[Extracted data entries]

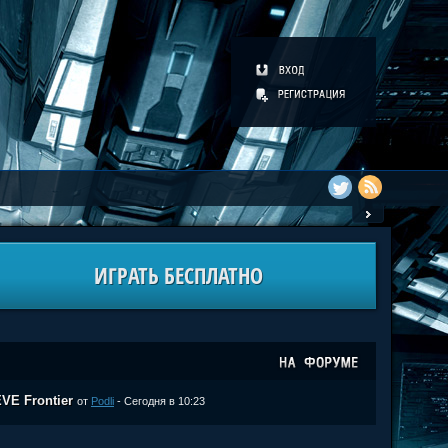
ИГРАТЬ БЕСПЛАТНО
VE Frontier
от
Podli
- Сегодня в 10:23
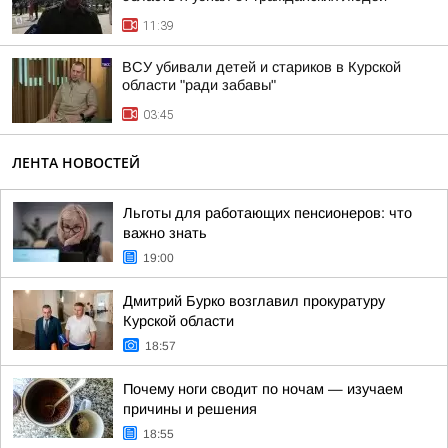
11:39
ВСУ убивали детей и стариков в Курской
области "ради забавы"
03:45
ЛЕНТА НОВОСТЕЙ
Льготы для работающих пенсионеров: что
важно знать
19:00
Дмитрий Бурко возглавил прокуратуру
Курской области
18:57
Почему ноги сводит по ночам — изучаем
причины и решения
18:55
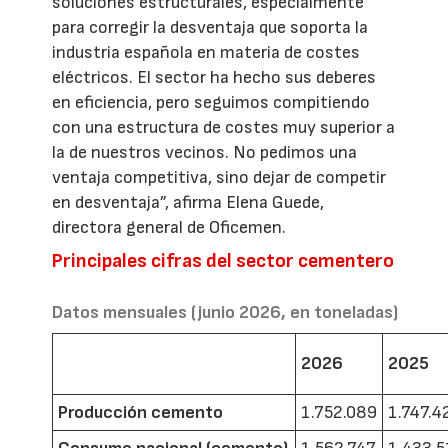
soluciones estructurales, especialmente
para corregir la desventaja que soporta la
industria española en materia de costes
eléctricos. El sector ha hecho sus deberes
en eficiencia, pero seguimos compitiendo
con una estructura de costes muy superior a
la de nuestros vecinos. No pedimos una
ventaja competitiva, sino dejar de competir
en desventaja”, afirma Elena Guede,
directora general de Oficemen.
Principales cifras del sector cementero
Datos mensuales (junio 2026, en toneladas)
2026
2025
Producción cemento
1.752.089
1.747.4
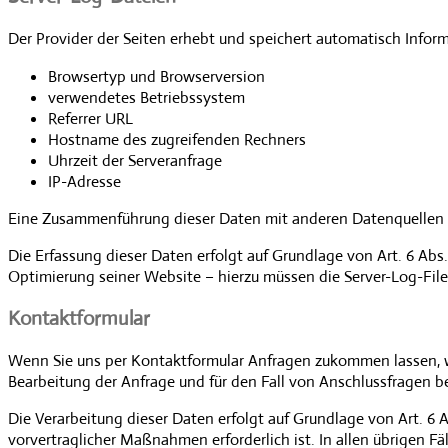
Der Provider der Seiten erhebt und speichert automatisch Inform
Browsertyp und Browserversion
verwendetes Betriebssystem
Referrer URL
Hostname des zugreifenden Rechners
Uhrzeit der Serveranfrage
IP-Adresse
Eine Zusammenführung dieser Daten mit anderen Datenquellen
Die Erfassung dieser Daten erfolgt auf Grundlage von Art. 6 Abs.
Optimierung seiner Website – hierzu müssen die Server-Log-File
Kontaktformular
Wenn Sie uns per Kontaktformular Anfragen zukommen lassen, 
Bearbeitung der Anfrage und für den Fall von Anschlussfragen be
Die Verarbeitung dieser Daten erfolgt auf Grundlage von Art. 6 
vorvertraglicher Maßnahmen erforderlich ist. In allen übrigen F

Exercise directions:
Checking the data above line by line, please work out how many lines include "области", and reply with the number only.

Task solution:
2